In its research to date Enel has been looking at two main options for NOx abatement: fuel dilution; and fuel staging. A couple of papers presented at the 9-13 June Asme Turbo Expo 2008 conference in Berlin (Stefano Cocchi, et al, paper GT2008-51271 and Peter Benovsky, et al, paper GT2008-51270) summarise some of the main results from the Sesta tests to date. As expected, NOx emissions with 100% hydrogen using the default GT10 burner in dry conditions, at around 700 ppmv, were about three times those with 100% methane. Also as expected, steam injection has proven to be effective in substantially reducing NOx emissions, with a steam to fuel mass ratio of about 2 needed to reduce NOx emissions to less than 200 ppmv (see graph below right). Efforts are now underway to further reduce the emissions. NOx levels of less than 50 ppmv are thought reachable with burner modifications, including improved mixing. CFD simulation has suggested that a doubling in the number of fuel nozzles should reduce NOx emissions by 40%, confirming the importance of air–fuel mixing in the formation of high temperature flame zones and consequently NOx production.
Hydrogen and Enel
Enel sees great potential in hydrogen as the energy carrier of the future and has decided to take an active role in developing the technology that would be needed in a transition to the hydrogen economy, including suitable combustion turbines. Enel is working on a programme aimed at both generating and utilising hydrogen, with priority currently given to the use of hydrogen for medium size power generation plants, although the utility is also looking at hydrogen production and storage.

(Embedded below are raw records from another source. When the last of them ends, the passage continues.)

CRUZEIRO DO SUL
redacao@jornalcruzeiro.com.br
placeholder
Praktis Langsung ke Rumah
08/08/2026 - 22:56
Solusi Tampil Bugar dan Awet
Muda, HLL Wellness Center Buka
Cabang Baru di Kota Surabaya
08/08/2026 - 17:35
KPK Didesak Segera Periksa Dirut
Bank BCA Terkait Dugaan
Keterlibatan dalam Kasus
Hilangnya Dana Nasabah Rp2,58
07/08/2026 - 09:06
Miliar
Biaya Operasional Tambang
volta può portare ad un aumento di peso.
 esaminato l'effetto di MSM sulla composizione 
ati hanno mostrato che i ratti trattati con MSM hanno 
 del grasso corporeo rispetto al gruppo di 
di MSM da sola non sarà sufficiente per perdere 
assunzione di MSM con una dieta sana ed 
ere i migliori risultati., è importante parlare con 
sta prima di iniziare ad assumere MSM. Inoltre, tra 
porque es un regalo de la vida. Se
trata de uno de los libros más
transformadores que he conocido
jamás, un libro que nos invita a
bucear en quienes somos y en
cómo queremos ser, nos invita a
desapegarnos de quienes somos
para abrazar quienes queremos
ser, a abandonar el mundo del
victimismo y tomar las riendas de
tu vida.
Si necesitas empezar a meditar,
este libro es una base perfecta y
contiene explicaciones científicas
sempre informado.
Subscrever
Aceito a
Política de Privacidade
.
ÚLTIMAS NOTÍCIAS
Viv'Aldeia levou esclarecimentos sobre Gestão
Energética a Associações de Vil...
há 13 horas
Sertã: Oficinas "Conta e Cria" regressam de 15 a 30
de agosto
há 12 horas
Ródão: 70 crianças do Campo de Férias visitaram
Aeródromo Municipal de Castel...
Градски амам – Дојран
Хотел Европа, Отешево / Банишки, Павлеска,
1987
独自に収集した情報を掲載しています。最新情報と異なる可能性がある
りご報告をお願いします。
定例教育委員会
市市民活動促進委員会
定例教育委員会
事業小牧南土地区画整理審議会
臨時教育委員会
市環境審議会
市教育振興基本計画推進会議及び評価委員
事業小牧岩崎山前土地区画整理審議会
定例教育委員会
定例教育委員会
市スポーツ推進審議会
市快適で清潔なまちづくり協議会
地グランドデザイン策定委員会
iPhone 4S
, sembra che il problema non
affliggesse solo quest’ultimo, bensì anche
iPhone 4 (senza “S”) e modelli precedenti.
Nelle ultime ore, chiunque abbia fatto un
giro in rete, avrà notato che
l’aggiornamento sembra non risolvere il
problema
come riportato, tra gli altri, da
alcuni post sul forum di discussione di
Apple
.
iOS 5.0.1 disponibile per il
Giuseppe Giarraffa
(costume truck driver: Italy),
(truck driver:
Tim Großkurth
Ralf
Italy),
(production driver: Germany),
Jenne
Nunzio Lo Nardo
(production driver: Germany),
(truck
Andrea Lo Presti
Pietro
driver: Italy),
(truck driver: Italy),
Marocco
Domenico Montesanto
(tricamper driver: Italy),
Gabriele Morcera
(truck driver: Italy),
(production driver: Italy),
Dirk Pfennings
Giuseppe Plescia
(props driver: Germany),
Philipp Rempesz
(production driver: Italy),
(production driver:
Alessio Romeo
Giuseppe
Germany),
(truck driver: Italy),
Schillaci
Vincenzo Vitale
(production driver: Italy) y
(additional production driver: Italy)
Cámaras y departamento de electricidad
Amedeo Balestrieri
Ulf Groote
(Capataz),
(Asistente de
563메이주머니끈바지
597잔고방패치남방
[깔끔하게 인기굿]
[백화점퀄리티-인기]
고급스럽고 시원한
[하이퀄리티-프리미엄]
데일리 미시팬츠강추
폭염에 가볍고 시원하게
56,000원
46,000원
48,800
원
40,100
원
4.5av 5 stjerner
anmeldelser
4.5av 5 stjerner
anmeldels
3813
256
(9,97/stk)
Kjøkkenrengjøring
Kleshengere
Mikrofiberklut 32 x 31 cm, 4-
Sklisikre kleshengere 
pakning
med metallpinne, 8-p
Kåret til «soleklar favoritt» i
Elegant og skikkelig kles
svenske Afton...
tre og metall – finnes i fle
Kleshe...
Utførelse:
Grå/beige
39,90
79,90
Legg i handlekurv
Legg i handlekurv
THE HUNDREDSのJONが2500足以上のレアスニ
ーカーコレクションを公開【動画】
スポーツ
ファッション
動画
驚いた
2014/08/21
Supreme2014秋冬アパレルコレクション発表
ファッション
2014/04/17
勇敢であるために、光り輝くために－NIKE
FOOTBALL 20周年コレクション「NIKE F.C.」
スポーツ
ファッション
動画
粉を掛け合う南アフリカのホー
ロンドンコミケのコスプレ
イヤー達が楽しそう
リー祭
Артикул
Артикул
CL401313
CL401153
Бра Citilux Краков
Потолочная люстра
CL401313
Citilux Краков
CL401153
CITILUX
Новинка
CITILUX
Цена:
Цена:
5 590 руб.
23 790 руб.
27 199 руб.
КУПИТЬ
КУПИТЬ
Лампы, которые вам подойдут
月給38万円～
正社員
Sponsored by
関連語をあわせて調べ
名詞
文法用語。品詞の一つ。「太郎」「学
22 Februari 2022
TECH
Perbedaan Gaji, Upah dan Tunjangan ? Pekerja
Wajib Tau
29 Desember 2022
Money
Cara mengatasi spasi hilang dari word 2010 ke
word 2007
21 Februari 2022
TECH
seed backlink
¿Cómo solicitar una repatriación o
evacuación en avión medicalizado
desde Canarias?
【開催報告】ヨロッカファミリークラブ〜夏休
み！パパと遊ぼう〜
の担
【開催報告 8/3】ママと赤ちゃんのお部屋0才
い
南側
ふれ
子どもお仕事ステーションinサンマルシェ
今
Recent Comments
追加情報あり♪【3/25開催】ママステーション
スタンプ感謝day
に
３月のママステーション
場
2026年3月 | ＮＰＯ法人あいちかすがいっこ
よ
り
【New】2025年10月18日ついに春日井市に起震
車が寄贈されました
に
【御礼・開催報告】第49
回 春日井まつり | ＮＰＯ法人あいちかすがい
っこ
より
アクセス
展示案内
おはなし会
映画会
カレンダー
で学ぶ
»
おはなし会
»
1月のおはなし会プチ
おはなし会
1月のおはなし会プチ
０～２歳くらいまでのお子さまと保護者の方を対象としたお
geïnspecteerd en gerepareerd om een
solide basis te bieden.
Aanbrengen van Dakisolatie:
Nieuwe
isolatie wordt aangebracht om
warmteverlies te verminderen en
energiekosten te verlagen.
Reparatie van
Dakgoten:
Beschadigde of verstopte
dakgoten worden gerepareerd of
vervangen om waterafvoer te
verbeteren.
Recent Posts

Enel says the medium-term goals of its hydrogen research are:
• to acquire the necessary know-how of hydrogen combustion and emission control techniques in gas cycles;
• take the first steps in the arena of hydrogen generated electricity;
• to assess the medium-term feasibility of extracting hydrogen from coal in an ecological and economic way, with simultaneous production of electricity from IGCC systems with CO2 sequestration;
• to evaluate the possibility of using innovative, zero emission, high-efficiency hydrogen/ oxygen cycles in the long-term; and
• to develop technologies for the production of hydrogen from renewable sources, such as solar or wind energy, and to fully exploit the potential of hydrogen as a means of energy storage.